▶ **Aim of the task**
Can you copy the records below word for word, starting with the line that contains "scientific name: Martes martes" and going on through the very last line of the records, both of those lines included?

▶ **Available records**
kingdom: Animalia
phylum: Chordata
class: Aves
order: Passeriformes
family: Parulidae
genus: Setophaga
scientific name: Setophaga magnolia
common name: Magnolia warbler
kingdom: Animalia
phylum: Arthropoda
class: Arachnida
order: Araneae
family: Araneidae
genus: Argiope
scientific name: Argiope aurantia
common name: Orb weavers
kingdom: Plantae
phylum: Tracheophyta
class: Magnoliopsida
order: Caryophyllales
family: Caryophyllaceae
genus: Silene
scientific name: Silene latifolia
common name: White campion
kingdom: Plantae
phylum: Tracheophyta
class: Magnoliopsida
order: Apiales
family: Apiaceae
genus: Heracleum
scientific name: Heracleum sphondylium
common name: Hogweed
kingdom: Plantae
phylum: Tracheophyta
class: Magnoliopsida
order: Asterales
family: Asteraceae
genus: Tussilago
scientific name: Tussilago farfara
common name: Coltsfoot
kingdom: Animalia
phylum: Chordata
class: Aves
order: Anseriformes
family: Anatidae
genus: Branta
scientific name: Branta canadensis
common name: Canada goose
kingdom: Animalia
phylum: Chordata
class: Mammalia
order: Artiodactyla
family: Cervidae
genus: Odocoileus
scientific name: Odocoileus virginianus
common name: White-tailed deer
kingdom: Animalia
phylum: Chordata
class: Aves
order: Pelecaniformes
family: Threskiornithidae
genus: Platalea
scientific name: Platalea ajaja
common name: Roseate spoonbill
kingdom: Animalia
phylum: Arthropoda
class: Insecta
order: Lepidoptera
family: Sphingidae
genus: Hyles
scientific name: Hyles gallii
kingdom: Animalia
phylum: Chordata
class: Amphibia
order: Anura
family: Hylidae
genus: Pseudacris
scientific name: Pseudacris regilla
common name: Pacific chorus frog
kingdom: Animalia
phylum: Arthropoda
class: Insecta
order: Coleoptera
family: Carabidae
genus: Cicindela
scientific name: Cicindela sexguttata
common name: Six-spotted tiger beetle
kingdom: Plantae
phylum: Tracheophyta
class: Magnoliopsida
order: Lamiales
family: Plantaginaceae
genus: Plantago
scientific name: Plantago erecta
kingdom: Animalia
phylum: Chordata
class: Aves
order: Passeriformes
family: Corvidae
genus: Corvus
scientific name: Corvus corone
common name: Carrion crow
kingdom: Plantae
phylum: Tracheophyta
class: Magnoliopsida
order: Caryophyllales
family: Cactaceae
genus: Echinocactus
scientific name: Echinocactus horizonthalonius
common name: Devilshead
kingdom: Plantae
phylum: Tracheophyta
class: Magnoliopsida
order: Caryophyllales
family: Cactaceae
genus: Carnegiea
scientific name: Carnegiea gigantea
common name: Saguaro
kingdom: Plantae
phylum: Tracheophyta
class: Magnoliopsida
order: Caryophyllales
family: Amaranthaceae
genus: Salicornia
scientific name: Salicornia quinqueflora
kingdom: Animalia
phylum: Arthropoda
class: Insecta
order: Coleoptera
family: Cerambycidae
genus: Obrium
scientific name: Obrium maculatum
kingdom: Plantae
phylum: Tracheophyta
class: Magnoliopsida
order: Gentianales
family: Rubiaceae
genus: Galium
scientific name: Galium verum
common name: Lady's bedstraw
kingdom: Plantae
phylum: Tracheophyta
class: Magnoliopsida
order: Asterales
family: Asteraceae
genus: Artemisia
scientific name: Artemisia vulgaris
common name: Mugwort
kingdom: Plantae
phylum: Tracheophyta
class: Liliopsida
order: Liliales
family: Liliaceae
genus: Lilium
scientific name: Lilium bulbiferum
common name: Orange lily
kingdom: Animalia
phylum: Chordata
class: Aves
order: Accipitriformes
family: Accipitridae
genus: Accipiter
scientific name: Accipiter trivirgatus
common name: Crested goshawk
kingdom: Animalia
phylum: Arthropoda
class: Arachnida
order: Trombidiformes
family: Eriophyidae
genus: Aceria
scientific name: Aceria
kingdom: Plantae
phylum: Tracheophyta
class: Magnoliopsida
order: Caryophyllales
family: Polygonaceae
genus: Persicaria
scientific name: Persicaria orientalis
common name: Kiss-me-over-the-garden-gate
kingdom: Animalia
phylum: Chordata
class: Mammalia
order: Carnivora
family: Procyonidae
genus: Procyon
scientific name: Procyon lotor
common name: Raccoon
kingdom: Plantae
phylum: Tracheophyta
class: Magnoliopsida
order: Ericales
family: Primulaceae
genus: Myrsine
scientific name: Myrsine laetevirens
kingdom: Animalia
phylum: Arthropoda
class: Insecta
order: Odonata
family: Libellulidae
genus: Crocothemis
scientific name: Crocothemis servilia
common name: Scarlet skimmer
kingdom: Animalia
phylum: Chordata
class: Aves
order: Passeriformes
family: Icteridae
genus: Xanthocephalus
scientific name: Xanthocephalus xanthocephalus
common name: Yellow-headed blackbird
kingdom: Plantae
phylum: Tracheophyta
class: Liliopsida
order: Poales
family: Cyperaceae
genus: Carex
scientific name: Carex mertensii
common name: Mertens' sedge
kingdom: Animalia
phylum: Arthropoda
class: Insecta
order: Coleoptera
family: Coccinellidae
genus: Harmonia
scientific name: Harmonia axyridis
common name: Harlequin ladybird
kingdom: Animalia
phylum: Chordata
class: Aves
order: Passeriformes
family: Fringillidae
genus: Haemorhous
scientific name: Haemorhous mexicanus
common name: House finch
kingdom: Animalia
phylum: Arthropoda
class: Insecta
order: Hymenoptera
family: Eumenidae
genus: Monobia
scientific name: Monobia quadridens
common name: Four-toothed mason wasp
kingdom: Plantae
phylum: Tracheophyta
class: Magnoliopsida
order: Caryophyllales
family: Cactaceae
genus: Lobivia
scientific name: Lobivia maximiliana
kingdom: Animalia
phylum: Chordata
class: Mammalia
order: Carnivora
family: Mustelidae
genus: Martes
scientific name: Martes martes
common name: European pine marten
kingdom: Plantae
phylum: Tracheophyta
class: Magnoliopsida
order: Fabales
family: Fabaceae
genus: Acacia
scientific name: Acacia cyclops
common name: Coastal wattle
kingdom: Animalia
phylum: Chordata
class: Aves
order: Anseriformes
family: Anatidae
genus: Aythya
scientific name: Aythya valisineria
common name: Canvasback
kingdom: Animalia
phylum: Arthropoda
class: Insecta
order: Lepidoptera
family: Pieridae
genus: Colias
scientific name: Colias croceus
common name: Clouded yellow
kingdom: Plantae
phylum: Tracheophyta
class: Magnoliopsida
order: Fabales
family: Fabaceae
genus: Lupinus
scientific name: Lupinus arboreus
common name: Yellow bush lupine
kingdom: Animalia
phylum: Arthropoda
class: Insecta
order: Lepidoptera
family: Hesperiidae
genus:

▶ **Response for this exercise**
scientific name: Martes martes
common name: European pine marten
kingdom: Plantae
phylum: Tracheophyta
class: Magnoliopsida
order: Fabales
family: Fabaceae
genus: Acacia
scientific name: Acacia cyclops
common name: Coastal wattle
kingdom: Animalia
phylum: Chordata
class: Aves
order: Anseriformes
family: Anatidae
genus: Aythya
scientific name: Aythya valisineria
common name: Canvasback
kingdom: Animalia
phylum: Arthropoda
class: Insecta
order: Lepidoptera
family: Pieridae
genus: Colias
scientific name: Colias croceus
common name: Clouded yellow
kingdom: Plantae
phylum: Tracheophyta
class: Magnoliopsida
order: Fabales
family: Fabaceae
genus: Lupinus
scientific name: Lupinus arboreus
common name: Yellow bush lupine
kingdom: Animalia
phylum: Arthropoda
class: Insecta
order: Lepidoptera
family: Hesperiidae
genus:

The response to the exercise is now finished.